**Consegna**
Trasforma in una tabella Markdown con le colonne Numero e Riga i record dalla riga che contiene "What is the label" fino alla riga che contiene "Which label corresponds", compresa. Tralascia le righe vuote e non riportare le immagini nella risposta.

**Record disponibili**
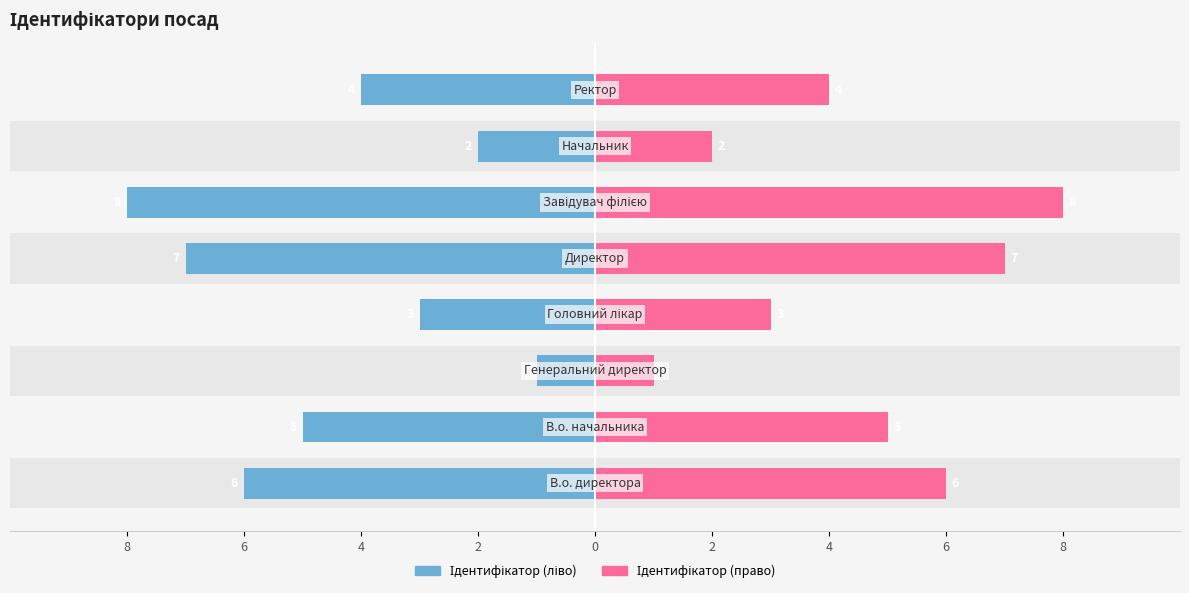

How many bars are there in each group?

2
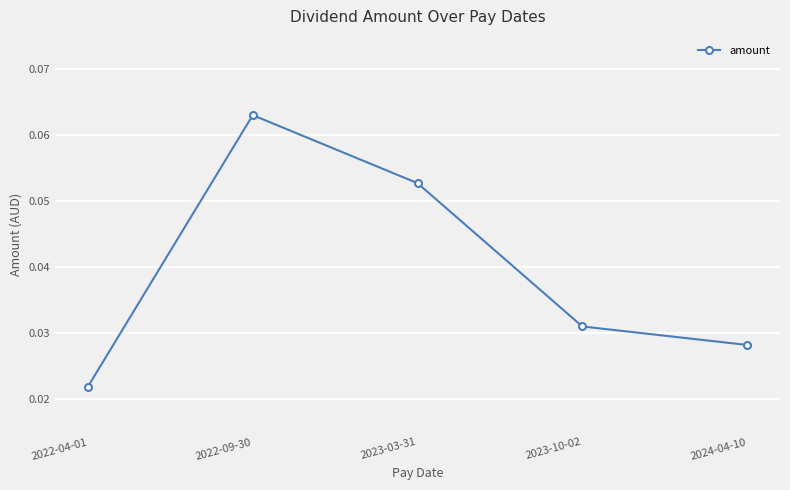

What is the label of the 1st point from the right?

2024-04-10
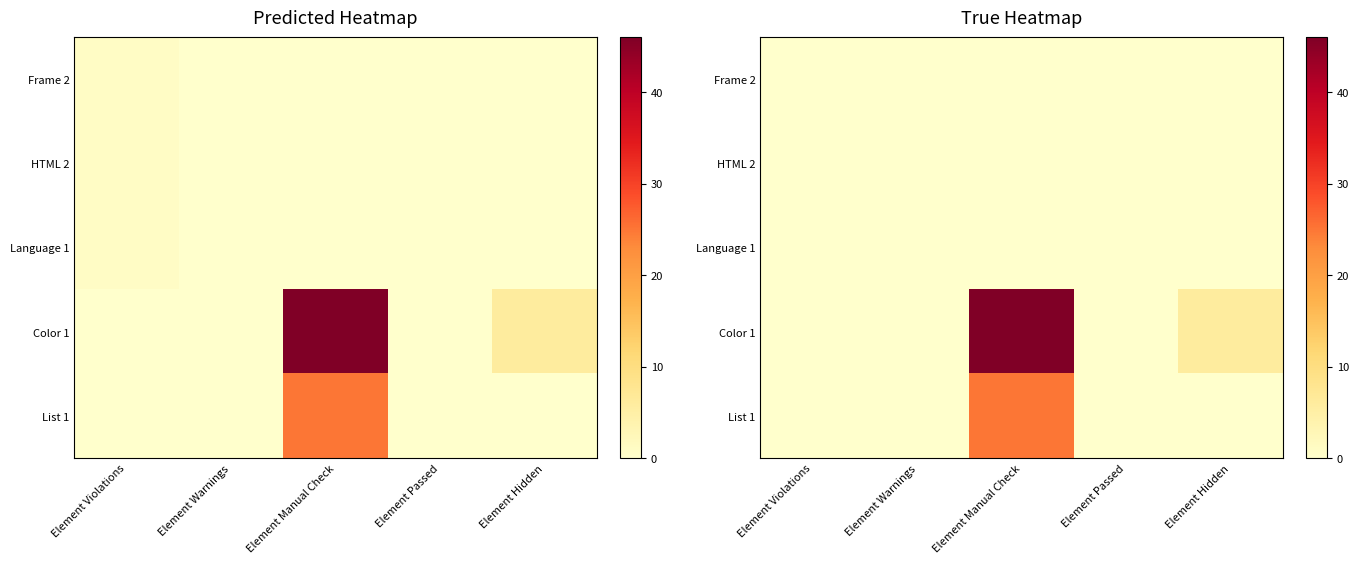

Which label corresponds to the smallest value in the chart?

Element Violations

* * *

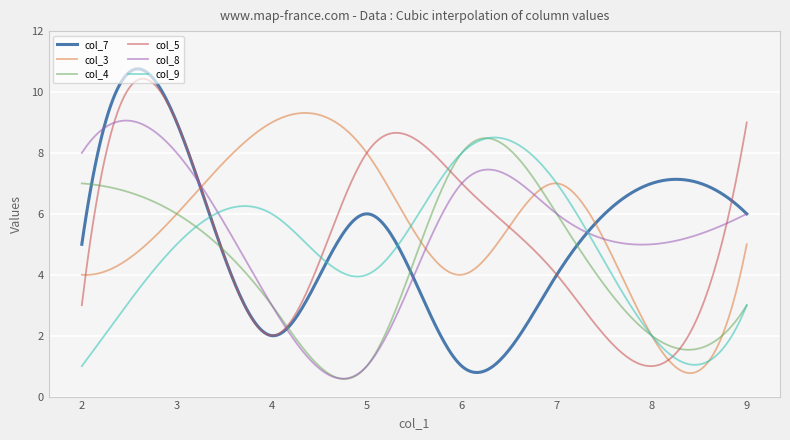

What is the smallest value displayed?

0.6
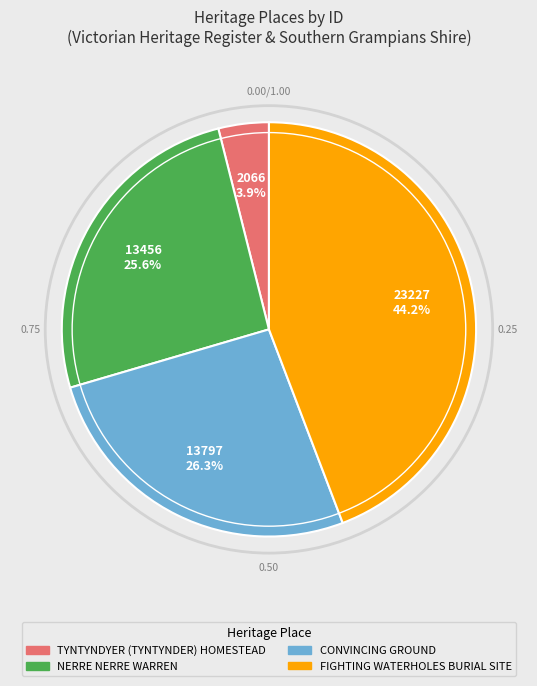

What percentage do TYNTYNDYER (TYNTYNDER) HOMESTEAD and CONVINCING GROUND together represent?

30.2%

**Risposta**
| Numero | Riga |
|---|---|
| 1 | What is the label of the 1st point from the right? |
| 2 | 2024-04-10 |
| 3 | Which label corresponds to the smallest value in the chart? |